Given text.
Install yamllint and yq:

sudo yum install yamllint
wget https://github.com/mikefarah/yq/releases/download/v4.9.6/yq_linux_amd64 -O yq

So, for this file:

---
managers:
  - localhost1
  - localhost2

monitors:
  - localhost1
  - localhost2

tracer: # EDIT by @ctubbsii : this should be 'tracer' not 'trace', since this refers to the accumulo-tracer service.
  - localhost

gc:
  - localhost

tservers:
  - localhost1
  - localhost2
  - localhost3
  - localhost4

# compaction:
#   coordinators:
#     - localhost1
#     - localhost2
#   compactors:
#     - queue: q1
#       hosts:
#         - localhost1
#         - localhost2
#     - queue: q2
#       hosts:
#         - localhost1
#         - localhost2

These commands work:

yamllint -s hosts.yaml      # 0 == success, anything else is error and malformed
managers=$(yq eval '.managers | join(",")' hosts.yaml)

Recorded data.
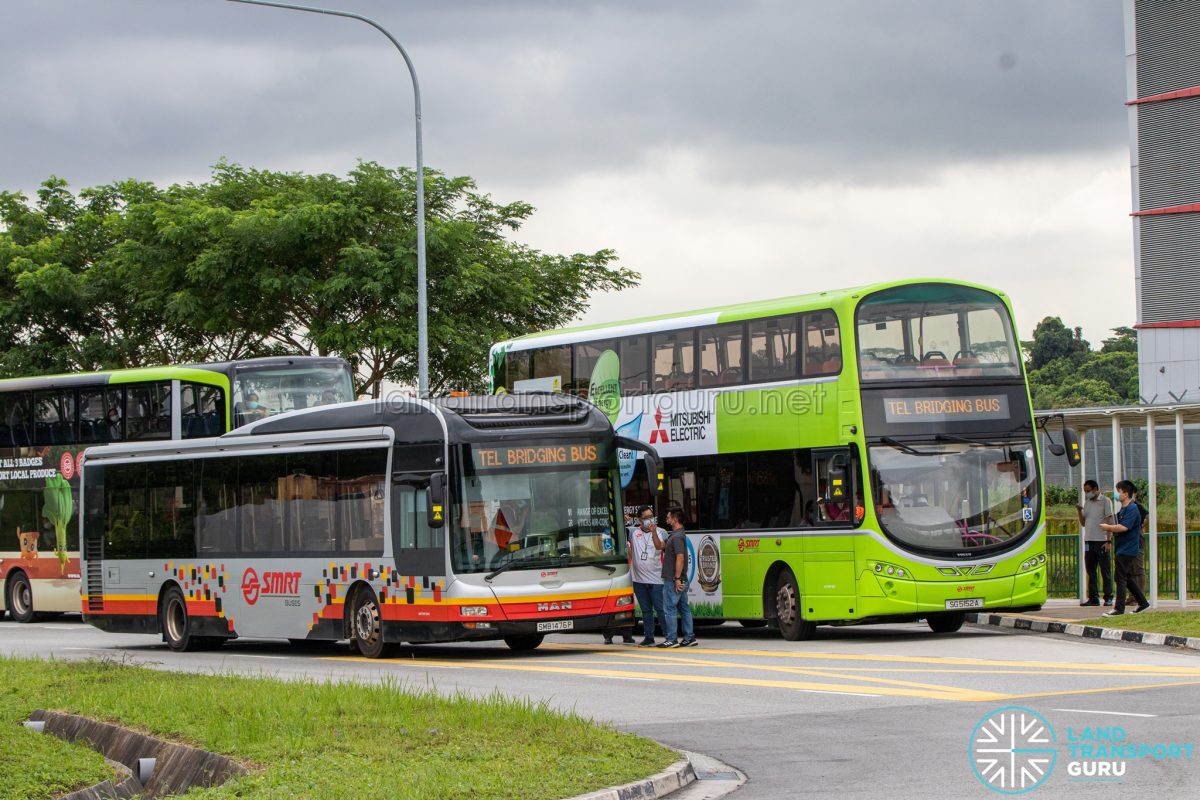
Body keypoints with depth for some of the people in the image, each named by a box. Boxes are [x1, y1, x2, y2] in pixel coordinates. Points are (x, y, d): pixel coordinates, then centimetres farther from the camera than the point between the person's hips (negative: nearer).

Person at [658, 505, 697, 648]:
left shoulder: (677, 537, -17)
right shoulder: (674, 535, 15)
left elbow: (680, 558, -24)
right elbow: (661, 546, 24)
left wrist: (677, 578, -24)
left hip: (673, 580, -10)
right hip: (681, 580, 10)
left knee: (669, 609, -4)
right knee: (684, 608, 11)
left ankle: (671, 639, -2)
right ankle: (689, 637, 13)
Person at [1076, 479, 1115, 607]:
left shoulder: (1105, 501, -2)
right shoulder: (1087, 502, 15)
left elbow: (1109, 522, -7)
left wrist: (1109, 541, -14)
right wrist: (1079, 512, -1)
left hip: (1101, 541, -6)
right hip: (1089, 540, 6)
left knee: (1105, 571, -1)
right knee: (1090, 570, 5)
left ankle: (1108, 598, 2)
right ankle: (1093, 597, 9)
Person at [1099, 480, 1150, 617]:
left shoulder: (1133, 509, -16)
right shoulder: (1123, 509, 16)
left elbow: (1123, 527, -27)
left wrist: (1107, 527, -14)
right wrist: (1110, 528, 4)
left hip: (1127, 550, -10)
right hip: (1122, 549, 10)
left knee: (1121, 578, -8)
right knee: (1128, 578, 15)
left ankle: (1119, 608, -7)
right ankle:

Required work.
1. Edit the listing from the line with "right ankle: (689, 637, 13)" to the line with "right hip: (1122, 549, 10)", replacing "left wrist" with "left hand" and keeping everything else the same. Return only those lines.
2. Pick up the yamllint and yq notes where they stop and keep going.
The listing has nothing to do with the yamllint and yq notes.

Expected results.
1.
right ankle: (689, 637, 13)
Person at [1076, 479, 1115, 607]:
left shoulder: (1105, 501, -2)
right shoulder: (1087, 502, 15)
left elbow: (1109, 522, -7)
left hand: (1109, 541, -14)
right wrist: (1079, 512, -1)
left hip: (1101, 541, -6)
right hip: (1089, 540, 6)
left knee: (1105, 571, -1)
right knee: (1090, 570, 5)
left ankle: (1108, 598, 2)
right ankle: (1093, 597, 9)
Person at [1099, 480, 1150, 617]:
left shoulder: (1133, 509, -16)
right shoulder: (1123, 509, 16)
left elbow: (1123, 527, -27)
left hand: (1107, 527, -14)
right wrist: (1110, 528, 4)
left hip: (1127, 550, -10)
right hip: (1122, 549, 10)

2.
monitors=$(yq eval '.monitors | join(",")' hosts.yaml)
gc=$(yq eval '.gc | join(",")' hosts.yaml)
tservers=$(yq eval '.tservers | join(",")' hosts.yaml)
yq eval '.compaction' hosts.yaml     #  null --> means its commented out
coordinators=$(yq eval '.compaction.coordinators | join(",")' hosts.yaml)
queues=$(yq eval '[.compaction.compactors.[].queue] | join(",")' hosts.yaml)
queue1_hosts=$(yq eval '.compaction.compactors.[] | select (.queue == "q1") | .hosts | join(",")' hosts.yaml)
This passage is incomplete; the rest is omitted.